Stated problem 1
Format the lines of the records from the line with "order: Ixodida" up to and including the line with "class: Malacostraca" as a JSON list of strings, one string per line, leaving out any blank lines.

--- START OF Passage ---

Re: nautilus improvements
- From: Danny Milosavljevic <danny milo gmx net>
- To: Stephan Michels <stephan michels gmail com>
- Cc: nautilus-list gnome org
- Subject: Re: nautilus improvements
- Date: Fri, 31 Mar 2006 16:53:49 +0200
Hi,
Am Freitag, den 31.03.2006, 10:19 +0200 schrieb Stephan Michels:
> > > > Archives are archives precisely so that they aren't in the way of normal
> > > > operations and thus what is in them should NOT be found except when you
> > > > _specifically_ demand it. Many people get that wrong and use archives
> > > > just to save space when they should *use a decent filesystem that does
> > > > that automatically instead*.
> > >
> > > I meant on demand. That's why I wrote checkbox.
> >
> > well, given one opens those archives once every full moon or less, I'd
> > put it into the category "too seldomly used, use extra app" - and
> > indeed, it is one.

--- END OF Passage ---
--- START OF Information shown ---

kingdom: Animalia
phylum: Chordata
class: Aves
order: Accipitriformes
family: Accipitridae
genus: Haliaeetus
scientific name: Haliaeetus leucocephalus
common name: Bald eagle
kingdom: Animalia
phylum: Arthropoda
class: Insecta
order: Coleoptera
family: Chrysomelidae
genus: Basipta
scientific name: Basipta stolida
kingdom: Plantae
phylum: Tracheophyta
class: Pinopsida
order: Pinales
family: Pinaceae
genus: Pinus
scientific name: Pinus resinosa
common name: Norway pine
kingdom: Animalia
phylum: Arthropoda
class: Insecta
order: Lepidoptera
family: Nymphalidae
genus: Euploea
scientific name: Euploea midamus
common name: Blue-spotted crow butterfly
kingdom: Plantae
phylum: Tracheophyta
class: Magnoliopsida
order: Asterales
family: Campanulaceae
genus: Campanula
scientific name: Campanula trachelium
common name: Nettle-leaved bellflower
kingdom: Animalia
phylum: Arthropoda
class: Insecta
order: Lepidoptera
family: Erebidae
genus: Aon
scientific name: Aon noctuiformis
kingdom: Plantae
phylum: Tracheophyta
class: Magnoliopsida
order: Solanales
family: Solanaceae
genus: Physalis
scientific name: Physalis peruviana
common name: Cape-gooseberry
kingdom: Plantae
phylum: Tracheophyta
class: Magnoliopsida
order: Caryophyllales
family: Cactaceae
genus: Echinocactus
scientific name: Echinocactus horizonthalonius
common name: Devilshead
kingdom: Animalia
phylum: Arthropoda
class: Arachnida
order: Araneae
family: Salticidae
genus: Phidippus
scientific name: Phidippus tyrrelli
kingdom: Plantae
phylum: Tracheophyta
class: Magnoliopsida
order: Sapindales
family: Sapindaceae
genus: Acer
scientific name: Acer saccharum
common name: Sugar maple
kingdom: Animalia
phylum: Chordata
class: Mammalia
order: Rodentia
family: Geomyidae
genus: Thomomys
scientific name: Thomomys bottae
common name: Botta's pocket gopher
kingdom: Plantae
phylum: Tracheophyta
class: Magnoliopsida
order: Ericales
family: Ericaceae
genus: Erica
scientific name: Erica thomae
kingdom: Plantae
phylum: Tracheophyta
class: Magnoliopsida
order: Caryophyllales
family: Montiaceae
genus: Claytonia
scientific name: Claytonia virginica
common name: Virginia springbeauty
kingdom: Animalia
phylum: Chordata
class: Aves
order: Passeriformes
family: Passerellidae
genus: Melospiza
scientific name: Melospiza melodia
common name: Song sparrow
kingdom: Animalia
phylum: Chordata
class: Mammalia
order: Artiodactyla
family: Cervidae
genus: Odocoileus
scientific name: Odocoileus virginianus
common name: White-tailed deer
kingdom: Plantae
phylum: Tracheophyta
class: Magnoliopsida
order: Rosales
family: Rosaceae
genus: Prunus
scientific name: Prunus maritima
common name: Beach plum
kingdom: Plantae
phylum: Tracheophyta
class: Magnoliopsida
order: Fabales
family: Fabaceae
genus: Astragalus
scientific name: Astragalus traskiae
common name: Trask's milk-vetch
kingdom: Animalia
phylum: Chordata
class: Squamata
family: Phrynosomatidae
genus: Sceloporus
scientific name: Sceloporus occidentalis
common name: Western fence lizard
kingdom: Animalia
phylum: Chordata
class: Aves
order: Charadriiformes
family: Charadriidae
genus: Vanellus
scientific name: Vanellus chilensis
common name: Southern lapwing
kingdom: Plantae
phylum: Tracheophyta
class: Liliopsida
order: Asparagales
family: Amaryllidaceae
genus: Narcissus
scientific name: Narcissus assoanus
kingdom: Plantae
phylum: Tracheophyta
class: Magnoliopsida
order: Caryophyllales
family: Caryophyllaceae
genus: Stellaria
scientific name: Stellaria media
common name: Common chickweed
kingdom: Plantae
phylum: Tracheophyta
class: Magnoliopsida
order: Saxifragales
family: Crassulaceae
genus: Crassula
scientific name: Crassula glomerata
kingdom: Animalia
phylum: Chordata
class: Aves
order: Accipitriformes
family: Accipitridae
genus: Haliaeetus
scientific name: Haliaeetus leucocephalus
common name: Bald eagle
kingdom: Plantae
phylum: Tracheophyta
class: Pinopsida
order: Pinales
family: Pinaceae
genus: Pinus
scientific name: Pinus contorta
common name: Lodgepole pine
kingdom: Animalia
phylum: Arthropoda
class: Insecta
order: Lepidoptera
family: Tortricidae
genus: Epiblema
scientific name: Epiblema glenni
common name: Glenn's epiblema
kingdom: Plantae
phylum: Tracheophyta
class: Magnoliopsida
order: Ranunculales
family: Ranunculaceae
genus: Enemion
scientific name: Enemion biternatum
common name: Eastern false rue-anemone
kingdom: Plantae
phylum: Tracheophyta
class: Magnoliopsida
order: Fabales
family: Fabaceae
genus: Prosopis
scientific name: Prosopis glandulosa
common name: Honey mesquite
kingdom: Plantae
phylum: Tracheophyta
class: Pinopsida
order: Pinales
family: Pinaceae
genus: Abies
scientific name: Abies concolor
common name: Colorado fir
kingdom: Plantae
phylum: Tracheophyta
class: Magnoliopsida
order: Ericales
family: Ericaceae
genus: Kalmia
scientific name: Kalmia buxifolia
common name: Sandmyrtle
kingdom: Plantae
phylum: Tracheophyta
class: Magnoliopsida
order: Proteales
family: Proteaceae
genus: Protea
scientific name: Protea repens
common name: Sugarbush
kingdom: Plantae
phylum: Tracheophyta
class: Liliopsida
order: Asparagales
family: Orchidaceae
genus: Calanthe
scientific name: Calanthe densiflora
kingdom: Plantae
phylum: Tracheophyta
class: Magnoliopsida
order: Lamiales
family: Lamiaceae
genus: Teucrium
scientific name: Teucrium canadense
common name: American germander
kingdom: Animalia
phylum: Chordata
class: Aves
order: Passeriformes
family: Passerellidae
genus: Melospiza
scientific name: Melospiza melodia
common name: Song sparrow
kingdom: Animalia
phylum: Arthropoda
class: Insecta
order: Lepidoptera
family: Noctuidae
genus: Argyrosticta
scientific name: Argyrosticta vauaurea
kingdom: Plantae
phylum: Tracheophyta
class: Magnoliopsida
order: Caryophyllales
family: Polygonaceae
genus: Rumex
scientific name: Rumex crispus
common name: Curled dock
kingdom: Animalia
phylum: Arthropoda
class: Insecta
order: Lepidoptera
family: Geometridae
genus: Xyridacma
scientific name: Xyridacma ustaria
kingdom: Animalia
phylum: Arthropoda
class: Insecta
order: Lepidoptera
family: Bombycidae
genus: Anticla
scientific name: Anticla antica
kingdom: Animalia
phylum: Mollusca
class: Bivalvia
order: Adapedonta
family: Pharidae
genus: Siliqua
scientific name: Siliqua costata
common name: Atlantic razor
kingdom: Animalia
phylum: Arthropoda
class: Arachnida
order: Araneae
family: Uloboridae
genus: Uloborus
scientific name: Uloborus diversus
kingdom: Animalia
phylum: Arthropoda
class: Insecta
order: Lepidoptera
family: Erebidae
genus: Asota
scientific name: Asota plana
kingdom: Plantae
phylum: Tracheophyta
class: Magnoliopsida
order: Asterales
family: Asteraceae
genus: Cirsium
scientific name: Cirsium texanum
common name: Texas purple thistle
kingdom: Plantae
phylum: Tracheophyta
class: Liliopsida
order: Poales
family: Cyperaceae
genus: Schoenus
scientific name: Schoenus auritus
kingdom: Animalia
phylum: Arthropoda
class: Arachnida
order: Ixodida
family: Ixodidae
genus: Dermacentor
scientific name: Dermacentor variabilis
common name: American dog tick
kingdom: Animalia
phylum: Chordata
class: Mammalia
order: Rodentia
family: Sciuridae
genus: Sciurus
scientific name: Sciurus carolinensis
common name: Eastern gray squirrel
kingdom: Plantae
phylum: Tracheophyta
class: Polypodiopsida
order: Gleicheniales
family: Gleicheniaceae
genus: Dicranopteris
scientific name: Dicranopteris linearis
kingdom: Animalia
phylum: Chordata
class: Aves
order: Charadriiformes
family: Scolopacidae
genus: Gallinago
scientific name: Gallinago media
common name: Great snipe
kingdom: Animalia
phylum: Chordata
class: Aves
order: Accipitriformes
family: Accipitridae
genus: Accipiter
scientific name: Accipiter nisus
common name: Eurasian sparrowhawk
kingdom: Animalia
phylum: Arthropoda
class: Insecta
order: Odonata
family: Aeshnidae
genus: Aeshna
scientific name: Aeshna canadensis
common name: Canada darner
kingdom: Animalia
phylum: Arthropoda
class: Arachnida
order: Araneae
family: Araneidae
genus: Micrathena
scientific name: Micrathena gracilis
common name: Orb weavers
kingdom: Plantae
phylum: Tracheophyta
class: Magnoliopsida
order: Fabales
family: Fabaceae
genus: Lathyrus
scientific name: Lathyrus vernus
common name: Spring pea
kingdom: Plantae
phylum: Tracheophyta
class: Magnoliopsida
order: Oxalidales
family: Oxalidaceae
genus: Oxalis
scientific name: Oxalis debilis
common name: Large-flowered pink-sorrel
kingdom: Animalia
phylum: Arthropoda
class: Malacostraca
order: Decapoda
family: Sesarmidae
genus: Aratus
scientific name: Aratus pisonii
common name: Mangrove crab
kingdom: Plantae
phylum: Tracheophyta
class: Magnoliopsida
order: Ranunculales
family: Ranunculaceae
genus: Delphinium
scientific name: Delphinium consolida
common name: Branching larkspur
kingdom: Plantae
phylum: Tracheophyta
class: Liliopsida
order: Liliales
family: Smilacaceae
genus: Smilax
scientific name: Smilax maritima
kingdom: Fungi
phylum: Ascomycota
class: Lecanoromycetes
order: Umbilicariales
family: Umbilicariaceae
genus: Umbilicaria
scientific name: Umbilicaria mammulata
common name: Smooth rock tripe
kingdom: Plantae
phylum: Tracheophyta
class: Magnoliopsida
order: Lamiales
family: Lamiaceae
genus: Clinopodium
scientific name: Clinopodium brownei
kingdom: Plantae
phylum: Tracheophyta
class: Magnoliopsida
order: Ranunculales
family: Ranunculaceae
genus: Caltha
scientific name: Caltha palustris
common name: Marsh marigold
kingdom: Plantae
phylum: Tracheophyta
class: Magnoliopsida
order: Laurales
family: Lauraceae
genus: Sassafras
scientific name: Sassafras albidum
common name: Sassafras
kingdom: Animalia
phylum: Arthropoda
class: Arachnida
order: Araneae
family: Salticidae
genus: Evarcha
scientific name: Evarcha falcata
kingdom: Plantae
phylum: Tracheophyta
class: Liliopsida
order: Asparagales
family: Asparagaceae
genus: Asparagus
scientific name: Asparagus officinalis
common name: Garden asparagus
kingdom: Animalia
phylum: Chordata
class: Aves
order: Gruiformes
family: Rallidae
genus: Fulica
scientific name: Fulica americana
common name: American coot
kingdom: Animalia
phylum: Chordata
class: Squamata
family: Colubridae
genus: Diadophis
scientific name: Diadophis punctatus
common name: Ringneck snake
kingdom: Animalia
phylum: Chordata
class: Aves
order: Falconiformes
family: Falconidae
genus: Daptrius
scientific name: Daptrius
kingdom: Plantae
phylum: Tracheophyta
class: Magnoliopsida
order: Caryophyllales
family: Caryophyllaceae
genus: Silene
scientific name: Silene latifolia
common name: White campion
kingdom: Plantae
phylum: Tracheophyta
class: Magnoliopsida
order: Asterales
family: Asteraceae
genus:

--- END OF Information shown ---

Stated problem 2
According to the mailing list message, what should people use instead of archives when they only want to save space?

Full response 1
[
  "order: Ixodida",
  "family: Ixodidae",
  "genus: Dermacentor",
  "scientific name: Dermacentor variabilis",
  "common name: American dog tick",
  "kingdom: Animalia",
  "phylum: Chordata",
  "class: Mammalia",
  "order: Rodentia",
  "family: Sciuridae",
  "genus: Sciurus",
  "scientific name: Sciurus carolinensis",
  "common name: Eastern gray squirrel",
  "kingdom: Plantae",
  "phylum: Tracheophyta",
  "class: Polypodiopsida",
  "order: Gleicheniales",
  "family: Gleicheniaceae",
  "genus: Dicranopteris",
  "scientific name: Dicranopteris linearis",
  "kingdom: Animalia",
  "phylum: Chordata",
  "class: Aves",
  "order: Charadriiformes",
  "family: Scolopacidae",
  "genus: Gallinago",
  "scientific name: Gallinago media",
  "common name: Great snipe",
  "kingdom: Animalia",
  "phylum: Chordata",
  "class: Aves",
  "order: Accipitriformes",
  "family: Accipitridae",
  "genus: Accipiter",
  "scientific name: Accipiter nisus",
  "common name: Eurasian sparrowhawk",
  "kingdom: Animalia",
  "phylum: Arthropoda",
  "class: Insecta",
  "order: Odonata",
  "family: Aeshnidae",
  "genus: Aeshna",
  "scientific name: Aeshna canadensis",
  "common name: Canada darner",
  "kingdom: Animalia",
  "phylum: Arthropoda",
  "class: Arachnida",
  "order: Araneae",
  "family: Araneidae",
  "genus: Micrathena",
  "scientific name: Micrathena gracilis",
  "common name: Orb weavers",
  "kingdom: Plantae",
  "phylum: Tracheophyta",
  "class: Magnoliopsida",
  "order: Fabales",
  "family: Fabaceae",
  "genus: Lathyrus",
  "scientific name: Lathyrus vernus",
  "common name: Spring pea",
  "kingdom: Plantae",
  "phylum: Tracheophyta",
  "class: Magnoliopsida",
  "order: Oxalidales",
  "family: Oxalidaceae",
  "genus: Oxalis",
  "scientific name: Oxalis debilis",
  "common name: Large-flowered pink-sorrel",
  "kingdom: Animalia",
  "phylum: Arthropoda",
  "class: Malacostraca"
]

Full response 2
A decent filesystem that saves space automatically.